Exercise
Every record below should be printed exactly, except for the pictures.

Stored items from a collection
___
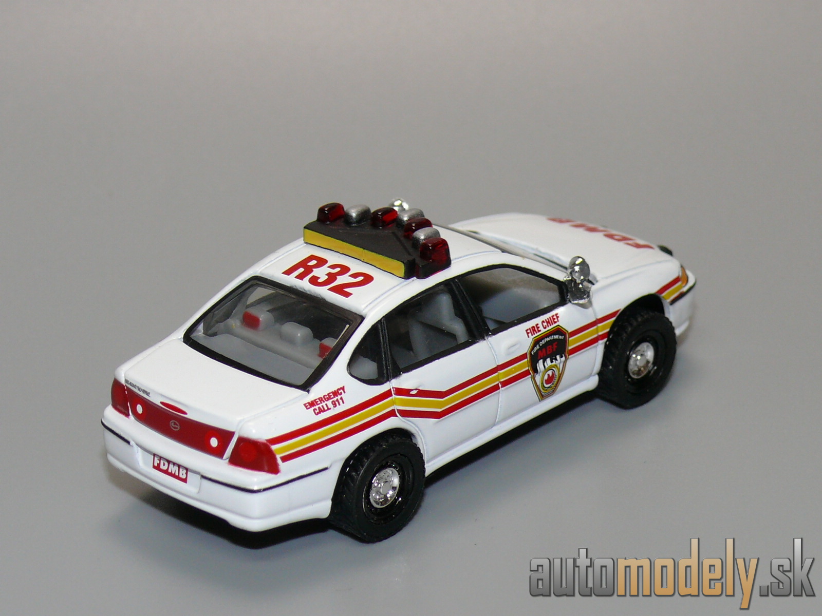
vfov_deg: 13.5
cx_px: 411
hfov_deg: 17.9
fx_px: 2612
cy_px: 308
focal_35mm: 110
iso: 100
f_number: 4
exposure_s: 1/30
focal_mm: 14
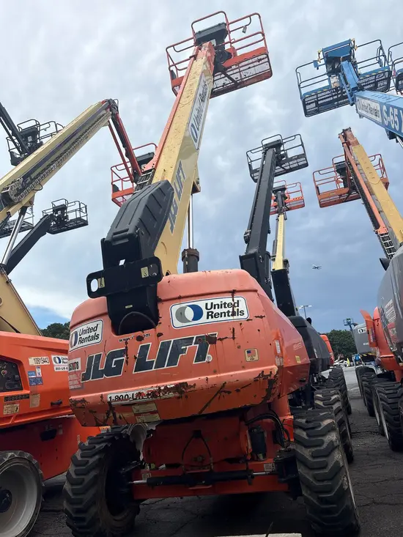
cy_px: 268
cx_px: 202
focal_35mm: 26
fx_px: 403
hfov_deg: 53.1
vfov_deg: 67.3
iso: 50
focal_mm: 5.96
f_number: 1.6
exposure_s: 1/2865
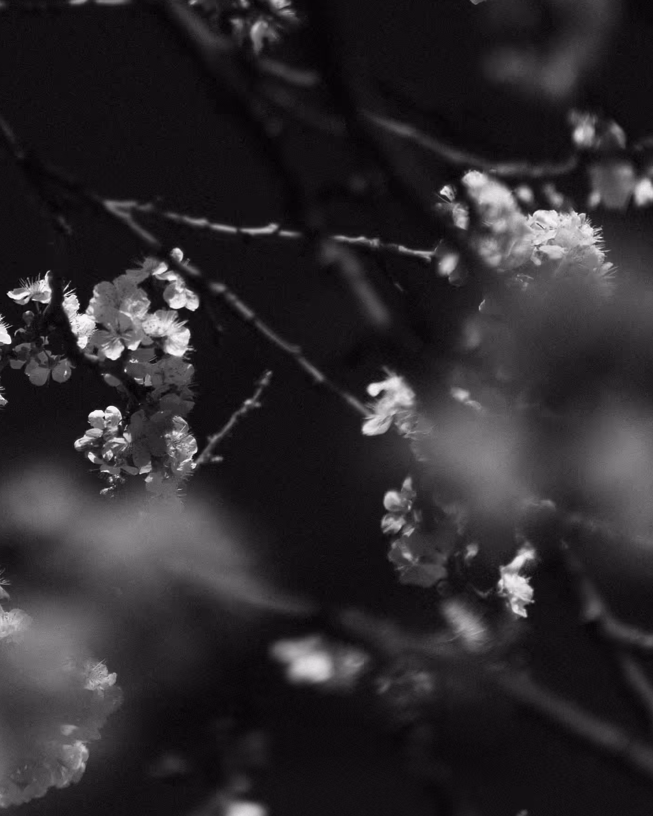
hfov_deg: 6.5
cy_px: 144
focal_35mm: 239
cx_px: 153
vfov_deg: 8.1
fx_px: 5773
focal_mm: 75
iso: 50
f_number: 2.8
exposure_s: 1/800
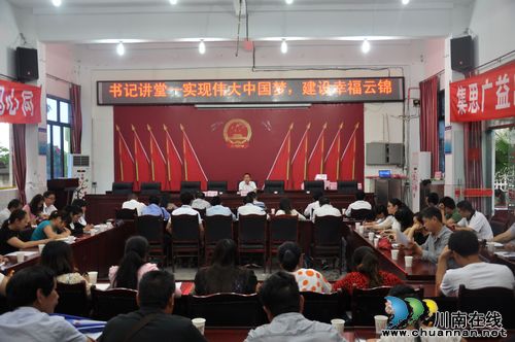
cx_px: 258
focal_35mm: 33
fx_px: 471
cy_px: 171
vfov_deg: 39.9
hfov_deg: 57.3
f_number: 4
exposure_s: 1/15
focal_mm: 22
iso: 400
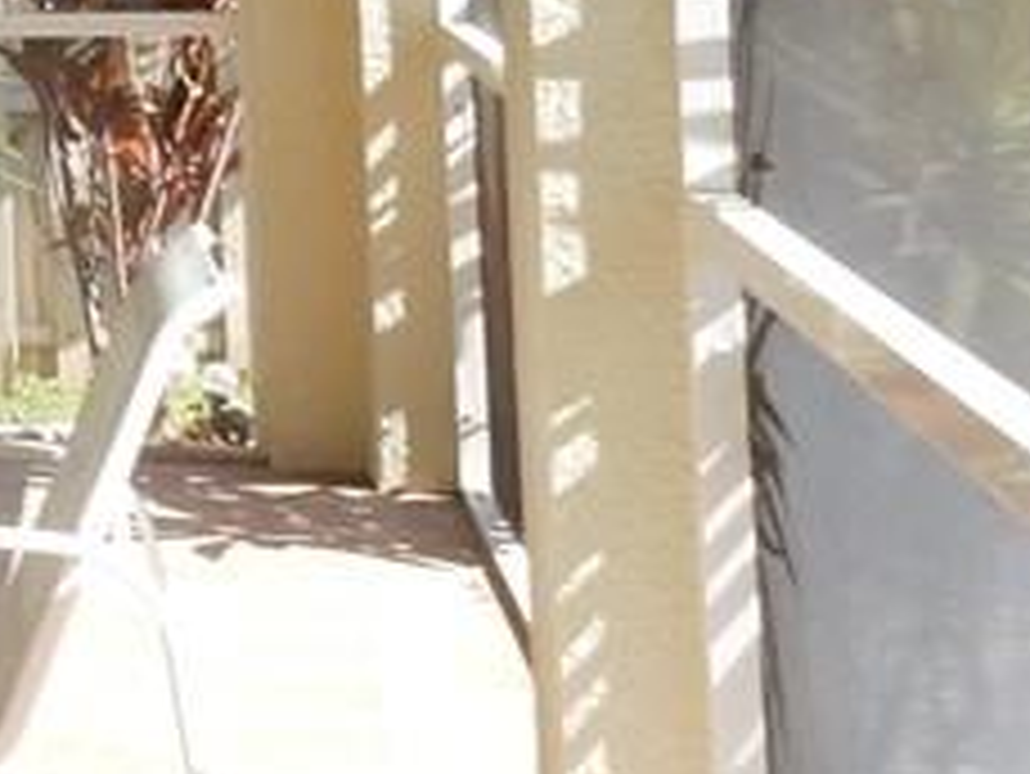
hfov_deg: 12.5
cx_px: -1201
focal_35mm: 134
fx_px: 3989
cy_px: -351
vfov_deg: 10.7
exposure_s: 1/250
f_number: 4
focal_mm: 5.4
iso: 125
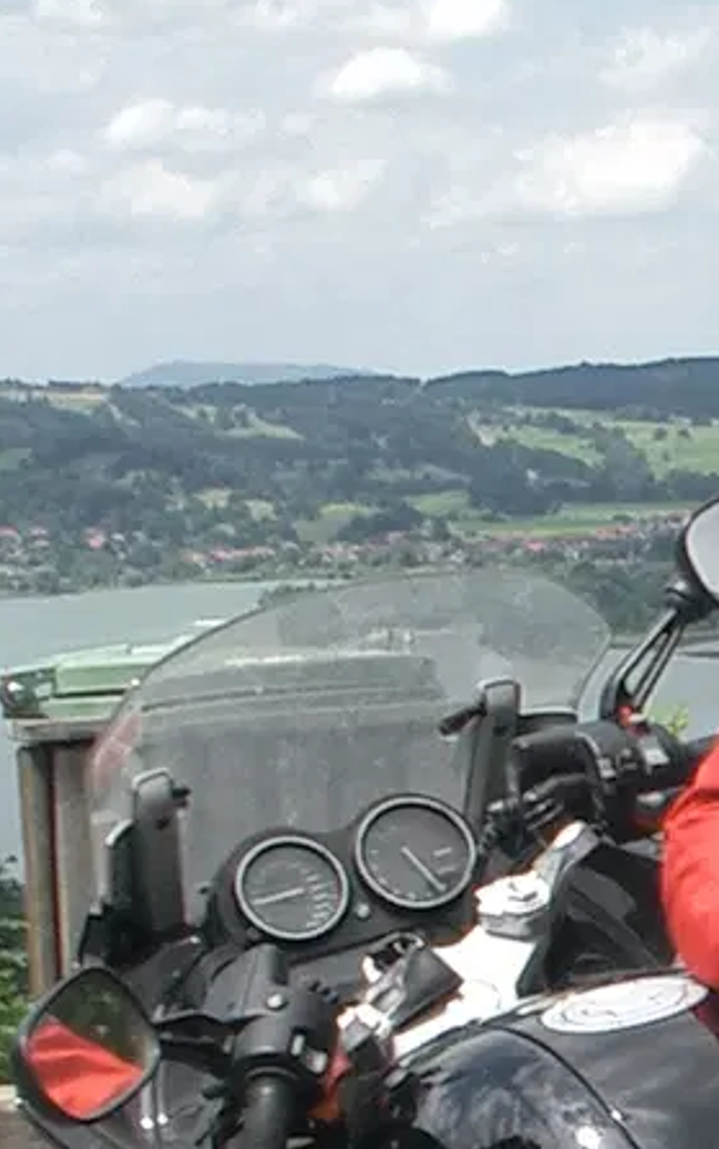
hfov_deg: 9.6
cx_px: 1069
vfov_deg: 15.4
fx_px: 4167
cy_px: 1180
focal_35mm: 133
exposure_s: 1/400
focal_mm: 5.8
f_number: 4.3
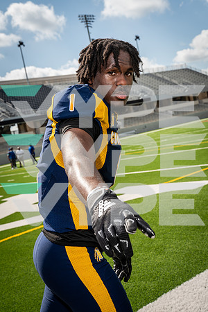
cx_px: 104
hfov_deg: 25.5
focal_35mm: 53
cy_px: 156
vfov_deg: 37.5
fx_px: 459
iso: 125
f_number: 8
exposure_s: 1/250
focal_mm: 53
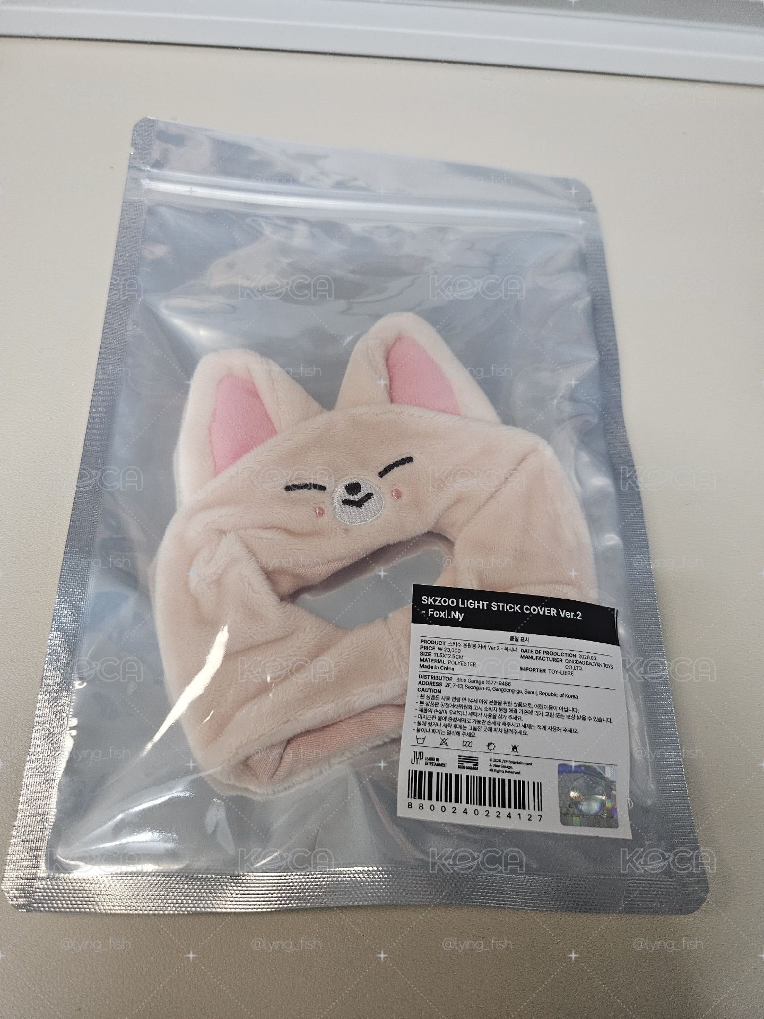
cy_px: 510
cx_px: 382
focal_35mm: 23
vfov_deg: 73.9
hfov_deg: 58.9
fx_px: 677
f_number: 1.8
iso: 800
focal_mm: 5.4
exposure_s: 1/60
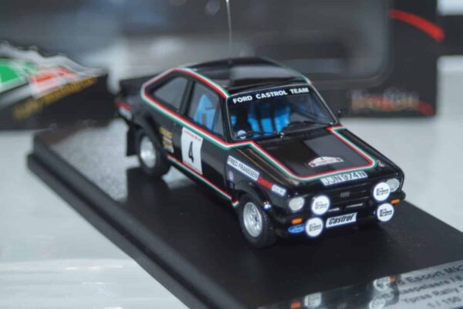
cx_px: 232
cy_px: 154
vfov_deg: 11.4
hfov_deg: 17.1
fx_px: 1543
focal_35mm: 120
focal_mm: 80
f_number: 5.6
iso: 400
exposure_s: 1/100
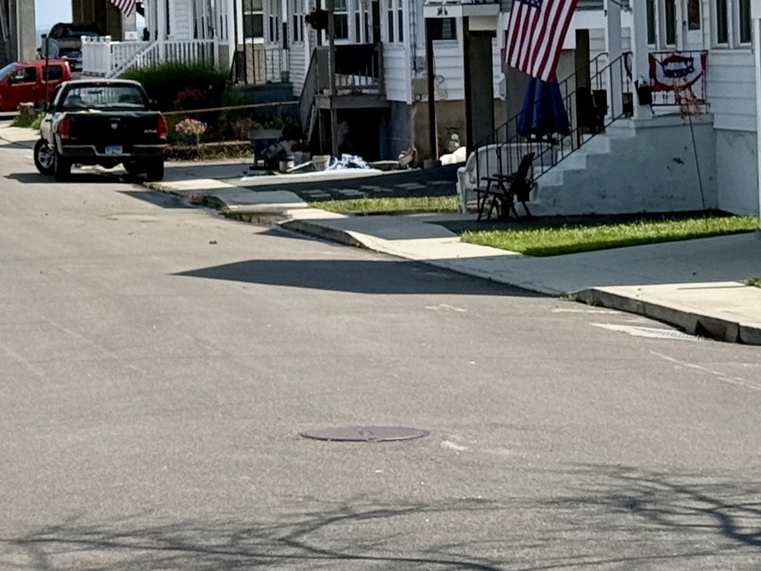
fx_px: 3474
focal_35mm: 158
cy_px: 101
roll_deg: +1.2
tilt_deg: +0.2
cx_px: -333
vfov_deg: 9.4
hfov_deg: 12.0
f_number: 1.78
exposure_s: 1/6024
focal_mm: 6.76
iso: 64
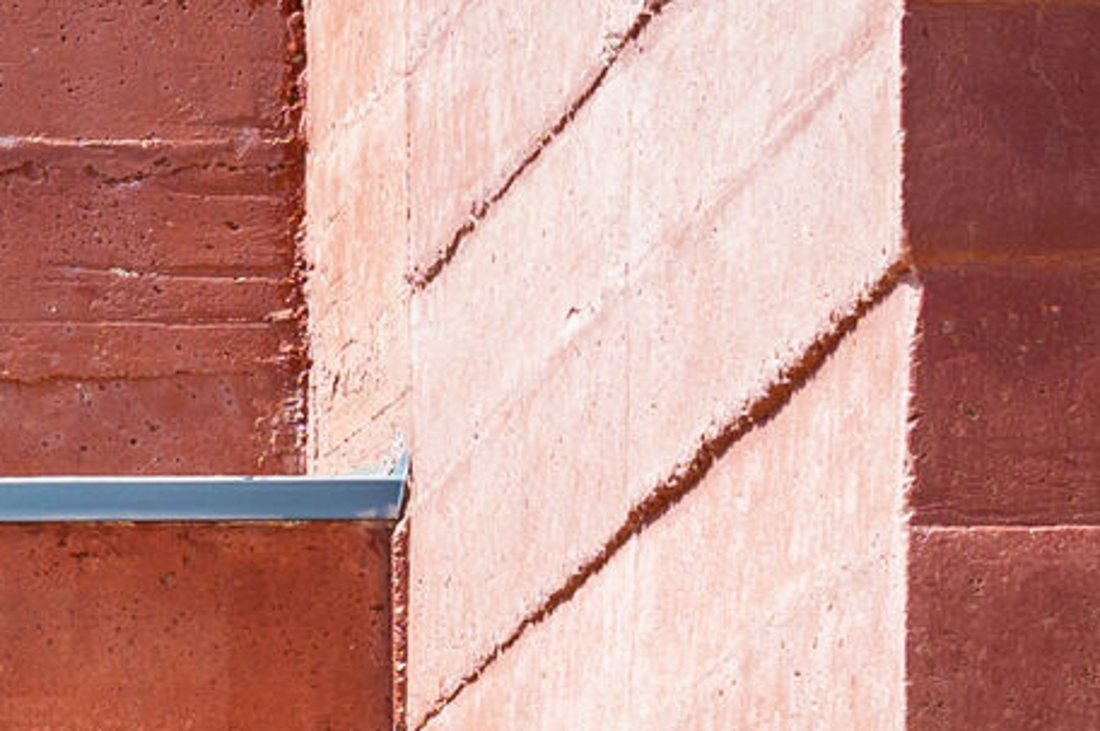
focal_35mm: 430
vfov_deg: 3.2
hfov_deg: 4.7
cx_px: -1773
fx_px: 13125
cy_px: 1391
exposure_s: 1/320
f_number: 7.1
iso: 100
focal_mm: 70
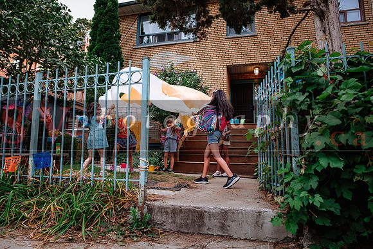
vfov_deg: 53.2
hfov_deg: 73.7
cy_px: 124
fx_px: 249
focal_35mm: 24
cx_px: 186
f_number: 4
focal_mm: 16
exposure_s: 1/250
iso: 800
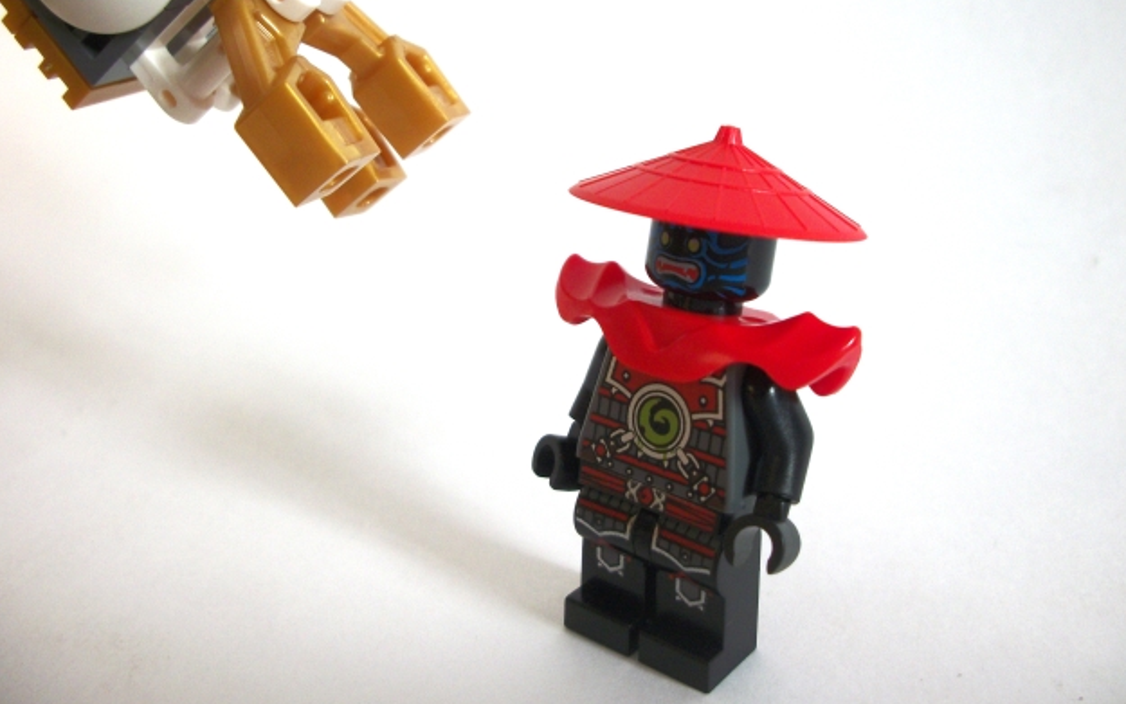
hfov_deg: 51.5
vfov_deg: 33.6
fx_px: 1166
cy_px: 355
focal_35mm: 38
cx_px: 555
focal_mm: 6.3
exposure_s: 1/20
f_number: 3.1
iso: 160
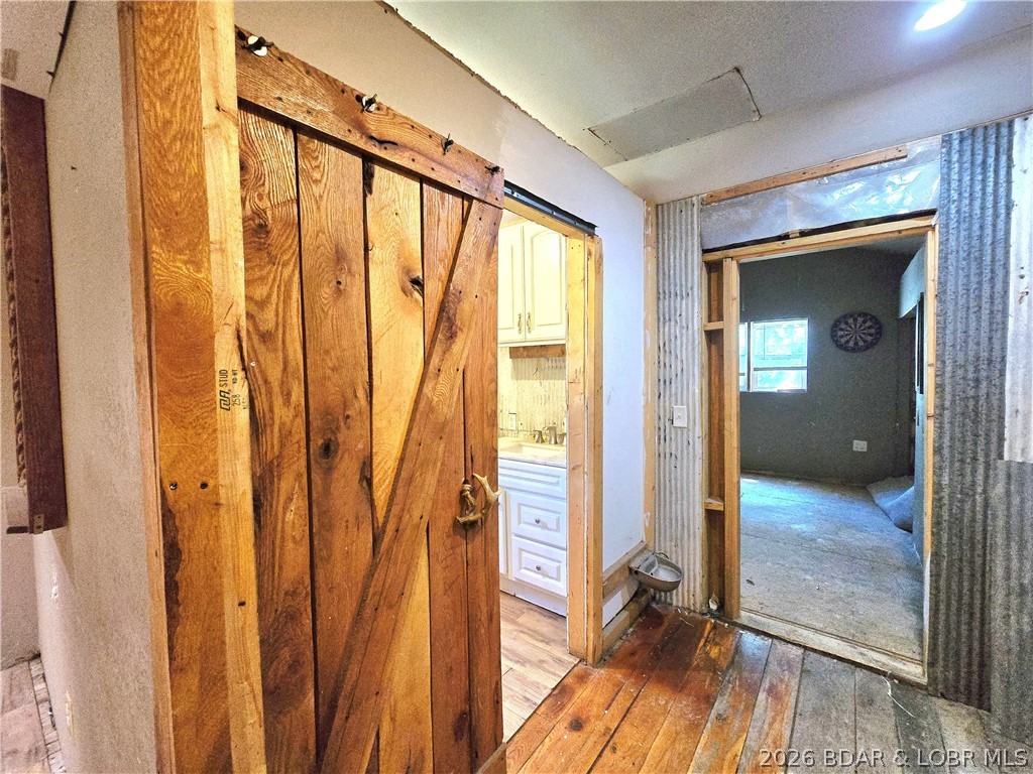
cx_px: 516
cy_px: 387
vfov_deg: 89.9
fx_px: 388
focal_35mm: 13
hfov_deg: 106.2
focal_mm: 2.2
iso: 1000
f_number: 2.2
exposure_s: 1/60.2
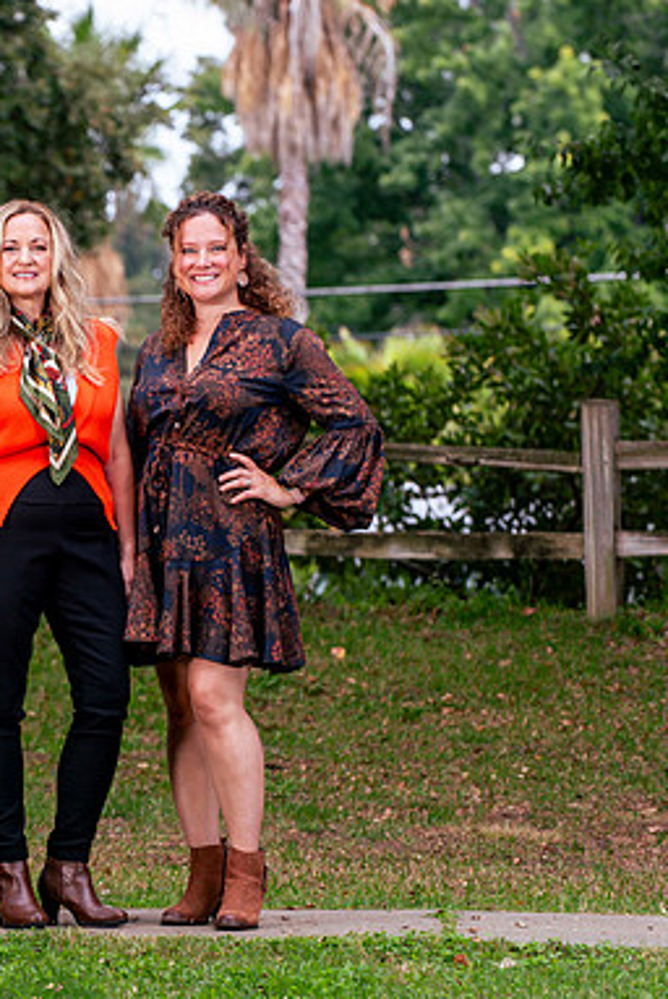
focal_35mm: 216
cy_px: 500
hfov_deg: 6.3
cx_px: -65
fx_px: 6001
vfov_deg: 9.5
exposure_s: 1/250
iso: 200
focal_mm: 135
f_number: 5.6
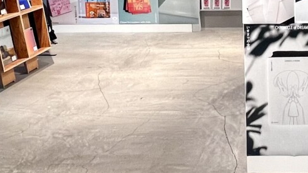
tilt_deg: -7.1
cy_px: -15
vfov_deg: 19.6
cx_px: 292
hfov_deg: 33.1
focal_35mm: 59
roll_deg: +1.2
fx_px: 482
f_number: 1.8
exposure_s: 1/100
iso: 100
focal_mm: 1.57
___
Answer below
vfov_deg: 13.5
cx_px: 411
hfov_deg: 17.9
fx_px: 2612
cy_px: 308
focal_35mm: 110
iso: 100
f_number: 4
exposure_s: 1/30
focal_mm: 14
cy_px: 268
cx_px: 202
focal_35mm: 26
fx_px: 403
hfov_deg: 53.1
vfov_deg: 67.3
iso: 50
focal_mm: 5.96
f_number: 1.6
exposure_s: 1/2865
hfov_deg: 6.5
cy_px: 144
focal_35mm: 239
cx_px: 153
vfov_deg: 8.1
fx_px: 5773
focal_mm: 75
iso: 50
f_number: 2.8
exposure_s: 1/800
cx_px: 258
focal_35mm: 33
fx_px: 471
cy_px: 171
vfov_deg: 39.9
hfov_deg: 57.3
f_number: 4
exposure_s: 1/15
focal_mm: 22
iso: 400
hfov_deg: 12.5
cx_px: -1201
focal_35mm: 134
fx_px: 3989
cy_px: -351
vfov_deg: 10.7
exposure_s: 1/250
f_number: 4
focal_mm: 5.4
iso: 125
hfov_deg: 9.6
cx_px: 1069
vfov_deg: 15.4
fx_px: 4167
cy_px: 1180
focal_35mm: 133
exposure_s: 1/400
focal_mm: 5.8
f_number: 4.3
cx_px: 104
hfov_deg: 25.5
focal_35mm: 53
cy_px: 156
vfov_deg: 37.5
fx_px: 459
iso: 125
f_number: 8
exposure_s: 1/250
focal_mm: 53
cy_px: 510
cx_px: 382
focal_35mm: 23
vfov_deg: 73.9
hfov_deg: 58.9
fx_px: 677
f_number: 1.8
iso: 800
focal_mm: 5.4
exposure_s: 1/60
cx_px: 232
cy_px: 154
vfov_deg: 11.4
hfov_deg: 17.1
fx_px: 1543
focal_35mm: 120
focal_mm: 80
f_number: 5.6
iso: 400
exposure_s: 1/100
fx_px: 3474
focal_35mm: 158
cy_px: 101
roll_deg: +1.2
tilt_deg: +0.2
cx_px: -333
vfov_deg: 9.4
hfov_deg: 12.0
f_number: 1.78
exposure_s: 1/6024
focal_mm: 6.76
iso: 64
focal_35mm: 430
vfov_deg: 3.2
hfov_deg: 4.7
cx_px: -1773
fx_px: 13125
cy_px: 1391
exposure_s: 1/320
f_number: 7.1
iso: 100
focal_mm: 70
vfov_deg: 53.2
hfov_deg: 73.7
cy_px: 124
fx_px: 249
focal_35mm: 24
cx_px: 186
f_number: 4
focal_mm: 16
exposure_s: 1/250
iso: 800
hfov_deg: 51.5
vfov_deg: 33.6
fx_px: 1166
cy_px: 355
focal_35mm: 38
cx_px: 555
focal_mm: 6.3
exposure_s: 1/20
f_number: 3.1
iso: 160
cx_px: 516
cy_px: 387
vfov_deg: 89.9
fx_px: 388
focal_35mm: 13
hfov_deg: 106.2
focal_mm: 2.2
iso: 1000
f_number: 2.2
exposure_s: 1/60.2
focal_35mm: 216
cy_px: 500
hfov_deg: 6.3
cx_px: -65
fx_px: 6001
vfov_deg: 9.5
exposure_s: 1/250
iso: 200
focal_mm: 135
f_number: 5.6
tilt_deg: -7.1
cy_px: -15
vfov_deg: 19.6
cx_px: 292
hfov_deg: 33.1
focal_35mm: 59
roll_deg: +1.2
fx_px: 482
f_number: 1.8
exposure_s: 1/100
iso: 100
focal_mm: 1.57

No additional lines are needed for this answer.